Dataset records
● ● ● ●
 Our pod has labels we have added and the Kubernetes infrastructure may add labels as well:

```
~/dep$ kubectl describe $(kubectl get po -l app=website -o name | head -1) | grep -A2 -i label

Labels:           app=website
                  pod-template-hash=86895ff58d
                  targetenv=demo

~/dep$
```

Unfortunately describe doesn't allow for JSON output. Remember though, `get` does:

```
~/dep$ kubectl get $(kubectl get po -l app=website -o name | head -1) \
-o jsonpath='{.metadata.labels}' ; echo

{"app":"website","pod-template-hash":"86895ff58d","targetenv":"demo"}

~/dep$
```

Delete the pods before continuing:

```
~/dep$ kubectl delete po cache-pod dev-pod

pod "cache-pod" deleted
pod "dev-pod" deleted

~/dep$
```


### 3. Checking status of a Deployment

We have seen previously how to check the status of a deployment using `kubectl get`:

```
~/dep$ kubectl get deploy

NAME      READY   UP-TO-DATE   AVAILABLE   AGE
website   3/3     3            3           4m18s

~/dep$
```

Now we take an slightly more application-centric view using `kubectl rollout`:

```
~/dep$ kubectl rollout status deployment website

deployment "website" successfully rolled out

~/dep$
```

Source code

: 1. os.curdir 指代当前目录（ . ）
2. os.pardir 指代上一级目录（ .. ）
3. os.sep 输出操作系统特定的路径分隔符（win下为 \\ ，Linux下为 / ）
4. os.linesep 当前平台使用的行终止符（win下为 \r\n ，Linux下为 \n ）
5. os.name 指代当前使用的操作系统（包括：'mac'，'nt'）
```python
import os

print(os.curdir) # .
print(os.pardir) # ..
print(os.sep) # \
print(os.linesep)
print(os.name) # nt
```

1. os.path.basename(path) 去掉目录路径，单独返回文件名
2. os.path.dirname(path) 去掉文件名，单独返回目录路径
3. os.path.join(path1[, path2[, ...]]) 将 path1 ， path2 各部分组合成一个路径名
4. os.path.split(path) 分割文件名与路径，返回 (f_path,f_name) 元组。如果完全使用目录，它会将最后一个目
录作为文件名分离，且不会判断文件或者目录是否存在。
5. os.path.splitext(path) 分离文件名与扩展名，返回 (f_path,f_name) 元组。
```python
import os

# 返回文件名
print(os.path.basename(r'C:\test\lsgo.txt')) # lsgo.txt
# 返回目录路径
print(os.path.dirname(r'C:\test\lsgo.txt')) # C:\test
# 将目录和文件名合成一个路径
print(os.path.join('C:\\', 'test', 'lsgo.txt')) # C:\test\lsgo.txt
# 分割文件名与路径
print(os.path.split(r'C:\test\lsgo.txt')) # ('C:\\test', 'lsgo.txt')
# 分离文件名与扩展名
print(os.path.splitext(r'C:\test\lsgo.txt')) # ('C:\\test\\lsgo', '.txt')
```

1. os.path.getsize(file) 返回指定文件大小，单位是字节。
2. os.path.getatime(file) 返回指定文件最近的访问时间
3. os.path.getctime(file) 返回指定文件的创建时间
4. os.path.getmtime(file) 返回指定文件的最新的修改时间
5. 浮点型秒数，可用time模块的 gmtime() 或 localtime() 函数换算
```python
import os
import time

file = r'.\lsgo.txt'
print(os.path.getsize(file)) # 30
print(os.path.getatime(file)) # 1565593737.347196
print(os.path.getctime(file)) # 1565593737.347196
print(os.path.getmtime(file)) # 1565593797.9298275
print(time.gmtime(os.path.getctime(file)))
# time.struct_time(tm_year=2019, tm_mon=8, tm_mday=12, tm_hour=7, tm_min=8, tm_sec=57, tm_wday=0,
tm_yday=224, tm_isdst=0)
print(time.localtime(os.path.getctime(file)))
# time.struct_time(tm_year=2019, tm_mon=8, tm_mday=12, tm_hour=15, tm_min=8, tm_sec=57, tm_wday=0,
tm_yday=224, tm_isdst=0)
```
● ● ● ●
**Problem to work on:**
All that belongs in the answer is the run of lines above from the line containing "3. os.path.join(path1[, path2[, ...]])" through the line containing "3. os.path.getctime(file) 返回指定文件的创建时间", exactly as written.

**Written answer:**
3. os.path.join(path1[, path2[, ...]]) 将 path1 ， path2 各部分组合成一个路径名
4. os.path.split(path) 分割文件名与路径，返回 (f_path,f_name) 元组。如果完全使用目录，它会将最后一个目
录作为文件名分离，且不会判断文件或者目录是否存在。
5. os.path.splitext(path) 分离文件名与扩展名，返回 (f_path,f_name) 元组。
```python
import os

# 返回文件名
print(os.path.basename(r'C:\test\lsgo.txt')) # lsgo.txt
# 返回目录路径
print(os.path.dirname(r'C:\test\lsgo.txt')) # C:\test
# 将目录和文件名合成一个路径
print(os.path.join('C:\\', 'test', 'lsgo.txt')) # C:\test\lsgo.txt
# 分割文件名与路径
print(os.path.split(r'C:\test\lsgo.txt')) # ('C:\\test', 'lsgo.txt')
# 分离文件名与扩展名
print(os.path.splitext(r'C:\test\lsgo.txt')) # ('C:\\test\\lsgo', '.txt')
```

1. os.path.getsize(file) 返回指定文件大小，单位是字节。
2. os.path.getatime(file) 返回指定文件最近的访问时间
3. os.path.getctime(file) 返回指定文件的创建时间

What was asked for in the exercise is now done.